Featuring political and topical humor, the black-tie dinner at the Washington Convention Center was the group's 65th annual gathering of journalists, politicians and their guests.
During an interview for CNBC at the White House on Tuesday, a fly intruded on Obama's conversation with correspondent John Harwood. So Obama waited for the fly to settle, put his hand up and then smacked the insect dead in one try.
Obama told the crowd he is working to repair the financial institutions and auto companies. "But you probably wouldn't understand the concept of troubled industries," he said, "working as you do in radio and television."
But he said Friday's dinner was far better than his appearance at the White House Correspondents Dinner, a higher profile event that typically attracts Hollywood celebrities.
"Why hang out with celebrities when I can spend time with people who make me one?" Obama said.
The president also poked fun at himself and his acerbic chief of staff, Rahm Emanuel, who was seen in photos on top of a camel during a trip to Egypt.
"I'm sure you've all seen the pictures of Rahm on that camel," Obama said. "I admit, I was a little nervous about the whole situation. I said at the time, 'This is a wild animal known to bite, kick and spit. And who knows what the camel could do?'"
On a more serious note, Obama concluded his remarks by saying he appreciated the work of broadcasters who bring truth to people and allow people to bring truth to the world. He noted how this was happening in scenes from the current disputed presidential election in Iran.

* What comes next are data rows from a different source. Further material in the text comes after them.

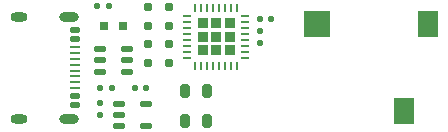
<source format=gbr>
%TF.GenerationSoftware,KiCad,Pcbnew,8.0.1-8.0.1-1~ubuntu22.04.1*%
%TF.CreationDate,2024-03-29T11:51:52+01:00*%
%TF.ProjectId,usb2mid,75736232-6d69-4642-9e6b-696361645f70,rev?*%
%TF.SameCoordinates,Original*%
%TF.FileFunction,Paste,Top*%
%TF.FilePolarity,Positive*%
%FSLAX46Y46*%
G04 Gerber Fmt 4.6, Leading zero omitted, Abs format (unit mm)*
G04 Created by KiCad (PCBNEW 8.0.1-8.0.1-1~ubuntu22.04.1) date 2024-03-29 11:51:52*
%MOMM*%
%LPD*%
G01*
G04 APERTURE LIST*
G04 Aperture macros list*
%AMRoundRect*
0 Rectangle with rounded corners*
0 $1 Rounding radius*
0 $2 $3 $4 $5 $6 $7 $8 $9 X,Y pos of 4 corners*
0 Add a 4 corners polygon primitive as box body*
4,1,4,$2,$3,$4,$5,$6,$7,$8,$9,$2,$3,0*
0 Add four circle primitives for the rounded corners*
1,1,$1+$1,$2,$3*
1,1,$1+$1,$4,$5*
1,1,$1+$1,$6,$7*
1,1,$1+$1,$8,$9*
0 Add four rect primitives between the rounded corners*
20,1,$1+$1,$2,$3,$4,$5,0*
20,1,$1+$1,$4,$5,$6,$7,0*
20,1,$1+$1,$6,$7,$8,$9,0*
20,1,$1+$1,$8,$9,$2,$3,0*%
G04 Aperture macros list end*
%ADD10RoundRect,0.120000X-0.340000X0.120000X-0.340000X-0.120000X0.340000X-0.120000X0.340000X0.120000X0*%
%ADD11RoundRect,0.060000X-0.400000X0.060000X-0.400000X-0.060000X0.400000X-0.060000X0.400000X0.060000X0*%
%ADD12O,1.680000X0.800000*%
%ADD13O,1.440000X0.800000*%
%ADD14RoundRect,0.112000X-0.136000X0.112000X-0.136000X-0.112000X0.136000X-0.112000X0.136000X0.112000X0*%
%ADD15RoundRect,0.112000X0.112000X0.136000X-0.112000X0.136000X-0.112000X-0.136000X0.112000X-0.136000X0*%
%ADD16RoundRect,0.112000X0.136000X-0.112000X0.136000X0.112000X-0.136000X0.112000X-0.136000X-0.112000X0*%
%ADD17RoundRect,0.175000X-0.205000X0.175000X-0.205000X-0.175000X0.205000X-0.175000X0.205000X0.175000X0*%
%ADD18RoundRect,0.120000X-0.410000X-0.120000X0.410000X-0.120000X0.410000X0.120000X-0.410000X0.120000X0*%
%ADD19RoundRect,0.160000X-0.220000X0.160000X-0.220000X-0.160000X0.220000X-0.160000X0.220000X0.160000X0*%
%ADD20RoundRect,0.200000X-0.210000X-0.360000X0.210000X-0.360000X0.210000X0.360000X-0.210000X0.360000X0*%
%ADD21R,1.760000X2.240000*%
%ADD22R,2.240000X2.240000*%
%ADD23RoundRect,0.180000X-0.180000X-0.200000X0.180000X-0.200000X0.180000X0.200000X-0.180000X0.200000X0*%
%ADD24RoundRect,0.112000X-0.112000X-0.136000X0.112000X-0.136000X0.112000X0.136000X-0.112000X0.136000X0*%
%ADD25RoundRect,0.232500X0.232500X0.232500X-0.232500X0.232500X-0.232500X-0.232500X0.232500X-0.232500X0*%
%ADD26RoundRect,0.050000X0.300000X0.050000X-0.300000X0.050000X-0.300000X-0.050000X0.300000X-0.050000X0*%
%ADD27RoundRect,0.050000X0.050000X0.300000X-0.050000X0.300000X-0.050000X-0.300000X0.050000X-0.300000X0*%
%ADD28RoundRect,0.120000X0.410000X0.120000X-0.410000X0.120000X-0.410000X-0.120000X0.410000X-0.120000X0*%
%ADD29RoundRect,0.108000X-0.108000X-0.148000X0.108000X-0.148000X0.108000X0.148000X-0.108000X0.148000X0*%
G04 APERTURE END LIST*
D10*
%TO.C,J1*%
X28780000Y-46800000D03*
X28780000Y-47600000D03*
D11*
X28780000Y-48750000D03*
X28780000Y-49750000D03*
X28780000Y-50250000D03*
X28780000Y-51250000D03*
D10*
X28780000Y-52400000D03*
X28780000Y-53200000D03*
X28780000Y-53200000D03*
X28780000Y-52400000D03*
D11*
X28780000Y-51750000D03*
X28780000Y-50750000D03*
X28780000Y-49250000D03*
X28780000Y-48250000D03*
D10*
X28780000Y-47600000D03*
X28780000Y-46800000D03*
D12*
X28205000Y-45680000D03*
D13*
X24025000Y-45680000D03*
D12*
X28205000Y-54320000D03*
D13*
X24025000Y-54320000D03*
%TD*%
D14*
%TO.C,C3*%
X30900000Y-53020000D03*
X30900000Y-53980000D03*
%TD*%
D15*
%TO.C,C4*%
X34780000Y-51700000D03*
X33820000Y-51700000D03*
%TD*%
D16*
%TO.C,C1*%
X44400000Y-47880000D03*
X44400000Y-46920000D03*
%TD*%
D17*
%TO.C,D1*%
X34900000Y-44912500D03*
X34900000Y-46487500D03*
%TD*%
D18*
%TO.C,U3*%
X32462500Y-53050000D03*
X32462500Y-54000000D03*
X32462500Y-54950000D03*
X34737500Y-54950000D03*
X34737500Y-53050000D03*
%TD*%
D19*
%TO.C,R6*%
X36700000Y-47975000D03*
X36700000Y-49625000D03*
%TD*%
D20*
%TO.C,R4*%
X38087500Y-52000000D03*
X39912500Y-52000000D03*
%TD*%
D21*
%TO.C,J2*%
X56600000Y-53700000D03*
X58600000Y-46300000D03*
D22*
X49200000Y-46300000D03*
%TD*%
D23*
%TO.C,C7*%
X31225000Y-46500000D03*
X32775000Y-46500000D03*
%TD*%
D17*
%TO.C,D2*%
X36700000Y-44912500D03*
X36700000Y-46487500D03*
%TD*%
D24*
%TO.C,C5*%
X44420000Y-45900000D03*
X45380000Y-45900000D03*
%TD*%
D25*
%TO.C,U1*%
X41850000Y-48550000D03*
X41850000Y-47400000D03*
X41850000Y-46250000D03*
X40700000Y-48550000D03*
X40700000Y-47400000D03*
X40700000Y-46250000D03*
X39550000Y-48550000D03*
X39550000Y-47400000D03*
X39550000Y-46250000D03*
D26*
X43137500Y-49150000D03*
X43137500Y-48650000D03*
X43137500Y-48150000D03*
X43137500Y-47650000D03*
X43137500Y-47150000D03*
X43137500Y-46650000D03*
X43137500Y-46150000D03*
X43137500Y-45650000D03*
D27*
X42450000Y-44962500D03*
X41950000Y-44962500D03*
X41450000Y-44962500D03*
X40950000Y-44962500D03*
X40450000Y-44962500D03*
X39950000Y-44962500D03*
X39450000Y-44962500D03*
X38950000Y-44962500D03*
D26*
X38262500Y-45650000D03*
X38262500Y-46150000D03*
X38262500Y-46650000D03*
X38262500Y-47150000D03*
X38262500Y-47650000D03*
X38262500Y-48150000D03*
X38262500Y-48650000D03*
X38262500Y-49150000D03*
D27*
X38950000Y-49837500D03*
X39450000Y-49837500D03*
X39950000Y-49837500D03*
X40450000Y-49837500D03*
X40950000Y-49837500D03*
X41450000Y-49837500D03*
X41950000Y-49837500D03*
X42450000Y-49837500D03*
%TD*%
D28*
%TO.C,U2*%
X33137500Y-50350000D03*
X33137500Y-49400000D03*
X33137500Y-48450000D03*
X30862500Y-48450000D03*
X30862500Y-49400000D03*
X30862500Y-50350000D03*
%TD*%
D19*
%TO.C,R5*%
X34900000Y-47975000D03*
X34900000Y-49625000D03*
%TD*%
D29*
%TO.C,R2*%
X30890000Y-51700000D03*
X31910000Y-51700000D03*
%TD*%
%TO.C,R1*%
X30590000Y-44800000D03*
X31610000Y-44800000D03*
%TD*%
D20*
%TO.C,R3*%
X38087500Y-54500000D03*
X39912500Y-54500000D03*
%TD*%
M02*

</source>
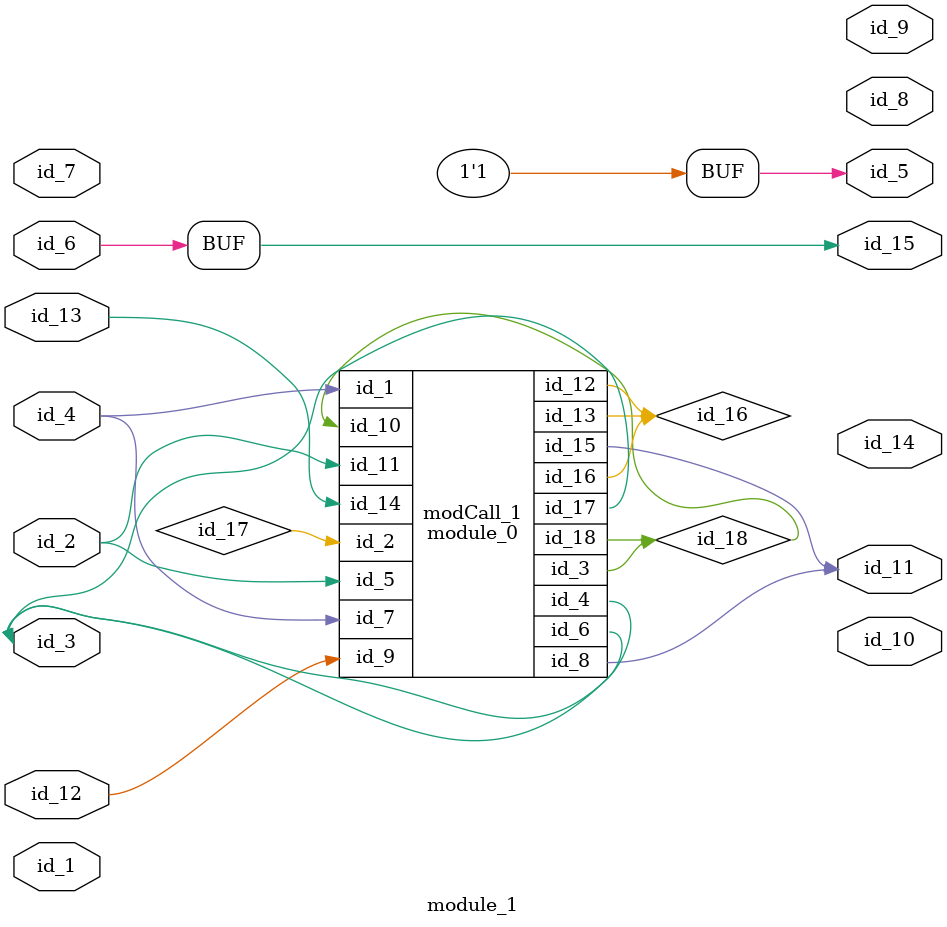
<source format=v>
module module_0 (
    id_1,
    id_2,
    id_3,
    id_4,
    id_5,
    id_6,
    id_7,
    id_8,
    id_9,
    id_10,
    id_11,
    id_12,
    id_13,
    id_14,
    id_15,
    id_16,
    id_17,
    id_18
);
  inout wire id_18;
  inout wire id_17;
  inout wire id_16;
  output wire id_15;
  input wire id_14;
  inout wire id_13;
  output wire id_12;
  input wire id_11;
  input wire id_10;
  input wire id_9;
  output wire id_8;
  input wire id_7;
  inout wire id_6;
  input wire id_5;
  inout wire id_4;
  output wire id_3;
  input wire id_2;
  input wire id_1;
  wire id_19;
  assign id_17 = id_16;
endmodule
module module_1 (
    id_1,
    id_2,
    id_3,
    id_4,
    id_5,
    id_6,
    id_7,
    id_8,
    id_9,
    id_10,
    id_11,
    id_12,
    id_13,
    id_14,
    id_15
);
  output wire id_15;
  output wire id_14;
  input wire id_13;
  input wire id_12;
  output wire id_11;
  output wire id_10;
  output wire id_9;
  output wire id_8;
  inout wire id_7;
  input wire id_6;
  output wire id_5;
  input wire id_4;
  inout wire id_3;
  input wire id_2;
  input wire id_1;
  assign id_9[1!=""] = id_13;
  always id_15 = id_6;
  wire id_16;
  wire id_17;
  wire id_18;
  module_0 modCall_1 (
      id_4,
      id_17,
      id_18,
      id_3,
      id_2,
      id_3,
      id_4,
      id_11,
      id_12,
      id_18,
      id_2,
      id_16,
      id_16,
      id_13,
      id_11,
      id_16,
      id_3,
      id_18
  );
  assign id_5 = 1;
endmodule

</source>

JibJab.com, a comedy Web site, and the Onion News Network, a parody of a 24-hour TV news network, provided some of the evening's laughs along with John Hodgman, a "Daily Show" contributor who also personifies the PC in Apple commercials.
Sweet Honey in the Rock, a Grammy Award-winning female a cappella ensemble, was also part of the entertainment. First lady Michelle Obama had the group perform in February at the White House.